Crews also raised an eyebrow over the return of power to the administrative swamp. He said it is “interesting to listen to the incoming progressives and Left make appeals to ‘democracy’ while they advance an untethered, unelected administrative state.”
Helping Biden with his regulatory agenda is the control of the Senate. That may allow his administration to win changes legislatively instead of through agencies and executive orders, said Bosch.
“If they can get some of their environmental and labor priorities through the Senate, perhaps if the filibuster is revised in some way to make it easier to pass things, then they wouldn’t have to spend as much time undoing Trump rules,” he said.
Early appointees suggest that climate change will be a key feature of every Cabinet department and foreign policy.
Bosch also suggested that Biden likely won’t be a big user of the Congressional Review Act, which can kill regulations from the last 60 days.
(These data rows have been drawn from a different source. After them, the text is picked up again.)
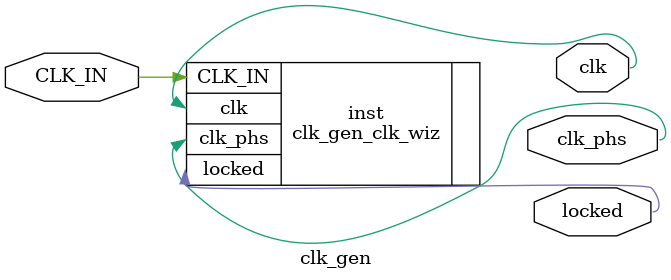
<source format=v>


`timescale 1ps/1ps

(* CORE_GENERATION_INFO = "clk_gen,clk_wiz_v5_3_3_0,{component_name=clk_gen,use_phase_alignment=true,use_min_o_jitter=false,use_max_i_jitter=false,use_dyn_phase_shift=false,use_inclk_switchover=false,use_dyn_reconfig=false,enable_axi=0,feedback_source=FDBK_AUTO,PRIMITIVE=MMCM,num_out_clk=2,clkin1_period=40.0,clkin2_period=10.0,use_power_down=false,use_reset=false,use_locked=true,use_inclk_stopped=false,feedback_type=SINGLE,CLOCK_MGR_TYPE=NA,manual_override=false}" *)

module clk_gen 
 (
  // Clock out ports
  output        clk,
  output        clk_phs,
  // Status and control signals
  output        locked,
 // Clock in ports
  input         CLK_IN
 );

  clk_gen_clk_wiz inst
  (
  // Clock out ports  
  .clk(clk),
  .clk_phs(clk_phs),
  // Status and control signals               
  .locked(locked),
 // Clock in ports
  .CLK_IN(CLK_IN)
  );

endmodule

</source>
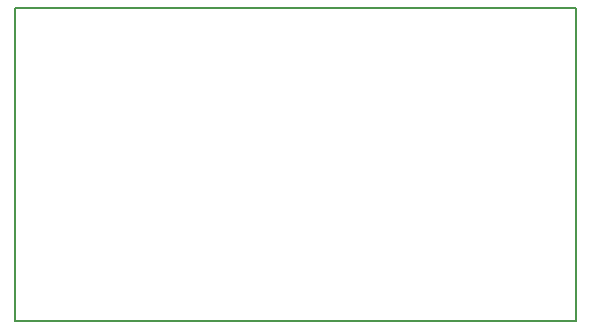
<source format=gbr>
G04 #@! TF.FileFunction,Profile,NP*
%FSLAX46Y46*%
G04 Gerber Fmt 4.6, Leading zero omitted, Abs format (unit mm)*
G04 Created by KiCad (PCBNEW 4.0.7) date 03/31/21 18:46:28*
%MOMM*%
%LPD*%
G01*
G04 APERTURE LIST*
%ADD10C,0.100000*%
%ADD11C,0.150000*%
G04 APERTURE END LIST*
D10*
D11*
X50500000Y-83500000D02*
X50500000Y-57000000D01*
X98000000Y-83500000D02*
X50500000Y-83500000D01*
X98000000Y-57000000D02*
X98000000Y-83500000D01*
X50500000Y-57000000D02*
X98000000Y-57000000D01*
M02*

</source>
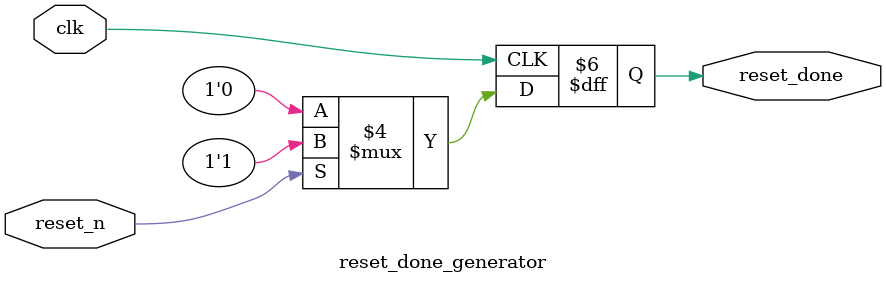
<source format=sv>
module reset_done_generator (
  input wire clk,
  input wire reset_n,
  output reg reset_done
);
  always @(posedge clk) begin
    if (!reset_n)
      reset_done <= 0;
    else
      reset_done <= 1;
  end
endmodule

</source>
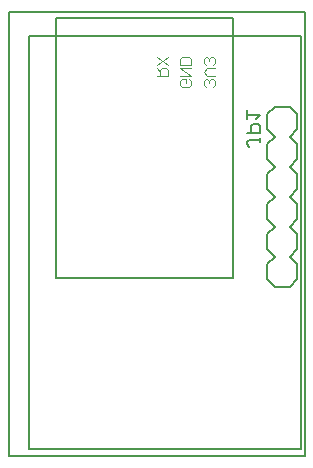
<source format=gbo>
G75*
%MOIN*%
%OFA0B0*%
%FSLAX24Y24*%
%IPPOS*%
%LPD*%
%AMOC8*
5,1,8,0,0,1.08239X$1,22.5*
%
%ADD10C,0.0080*%
%ADD11C,0.0050*%
%ADD12C,0.0030*%
D10*
X003400Y002400D02*
X013264Y002400D01*
X013264Y017194D01*
X003400Y017194D01*
X003400Y002400D01*
X012025Y008275D02*
X012275Y008025D01*
X012775Y008025D01*
X013025Y008275D01*
X013025Y008775D01*
X012775Y009025D01*
X013025Y009275D01*
X013025Y009775D01*
X012775Y010025D01*
X013025Y010275D01*
X013025Y010775D01*
X012775Y011025D01*
X013025Y011275D01*
X013025Y011775D01*
X012775Y012025D01*
X013025Y012275D01*
X013025Y012775D01*
X012775Y013025D01*
X013025Y013275D01*
X013025Y013775D01*
X012775Y014025D01*
X012275Y014025D01*
X012025Y013775D01*
X012025Y013275D01*
X012275Y013025D01*
X012025Y012775D01*
X012025Y012275D01*
X012275Y012025D01*
X012025Y011775D01*
X012025Y011275D01*
X012275Y011025D01*
X012025Y010775D01*
X012025Y010275D01*
X012275Y010025D01*
X012025Y009775D01*
X012025Y009275D01*
X012275Y009025D01*
X012025Y008775D01*
X012025Y008275D01*
D11*
X010879Y008310D02*
X004973Y008310D01*
X004973Y016972D01*
X010879Y016972D01*
X010879Y008310D01*
X011405Y012699D02*
X011330Y012774D01*
X011330Y012849D01*
X011405Y012924D01*
X011780Y012924D01*
X011780Y012849D02*
X011780Y012999D01*
X011780Y013159D02*
X011780Y013384D01*
X011705Y013459D01*
X011555Y013459D01*
X011480Y013384D01*
X011480Y013159D01*
X011330Y013159D02*
X011780Y013159D01*
X011630Y013620D02*
X011780Y013770D01*
X011330Y013770D01*
X011330Y013620D02*
X011330Y013920D01*
X013131Y016375D02*
X013131Y002635D01*
X004076Y002635D01*
X004076Y016375D01*
X013131Y016375D01*
D12*
X010274Y015623D02*
X010274Y015499D01*
X010212Y015437D01*
X010274Y015316D02*
X010027Y015316D01*
X009903Y015193D01*
X010027Y015069D01*
X010274Y015069D01*
X010212Y014948D02*
X010150Y014948D01*
X010088Y014886D01*
X010027Y014948D01*
X009965Y014948D01*
X009903Y014886D01*
X009903Y014763D01*
X009965Y014701D01*
X010088Y014824D02*
X010088Y014886D01*
X010212Y014948D02*
X010274Y014886D01*
X010274Y014763D01*
X010212Y014701D01*
X009486Y014763D02*
X009424Y014701D01*
X009178Y014701D01*
X009116Y014763D01*
X009116Y014886D01*
X009178Y014948D01*
X009301Y014948D01*
X009301Y014824D01*
X009424Y014948D02*
X009486Y014886D01*
X009486Y014763D01*
X009486Y015069D02*
X009116Y015069D01*
X009116Y015316D02*
X009486Y015316D01*
X009486Y015437D02*
X009116Y015437D01*
X009116Y015623D01*
X009178Y015684D01*
X009424Y015684D01*
X009486Y015623D01*
X009486Y015437D01*
X009486Y015069D02*
X009116Y015316D01*
X008699Y015254D02*
X008699Y015069D01*
X008328Y015069D01*
X008452Y015069D02*
X008452Y015254D01*
X008514Y015316D01*
X008637Y015316D01*
X008699Y015254D01*
X008699Y015437D02*
X008328Y015684D01*
X008328Y015437D02*
X008699Y015684D01*
X008328Y015316D02*
X008452Y015193D01*
X009903Y015499D02*
X009965Y015437D01*
X009903Y015499D02*
X009903Y015623D01*
X009965Y015684D01*
X010027Y015684D01*
X010088Y015623D01*
X010088Y015561D01*
X010088Y015623D02*
X010150Y015684D01*
X010212Y015684D01*
X010274Y015623D01*
M02*

</source>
He reasoned, “The CRA is a pretty blunt instrument, with its provision that does not allow a ‘substantially similar’ rule to be issued in the future, so Democrats may just prefer that agencies rewrite Trump rules rather than risk jeopardizing future rules by using the CRA.”
In a report co-authored by Dan Goldbeck, a senior research analyst for regulatory policy at the AAF, they cited targets that were expected to save the economy $6.2 billion.
During his four years, Trump made history in eliminating regulations, especially early in his administration. He promised to cut two regulations for every new one and at times was killing 20 for every new rule, winning cheers from business and industry.
In a new report, Crews said that Trump in 2020 again made good on that promise.
“It bores people,” he wrote, “but Trump’s regulatory cuts and unique liberalization agenda have distinguished the beefy [Unified Agenda regulations] report, with the administration proclaiming that agencies continue to meet the requirement to eliminate at least two significant regulations for every new rule added, and to not merely maintain net-zero new costs but generate substantial savings.”
That ends on Inauguration Day, said Bosch. “Given what policies Biden promised to advance during the campaign, it seems clear we can expect his administration to be more like Obama’s than Trump’s when it comes to use of regulation,” he said.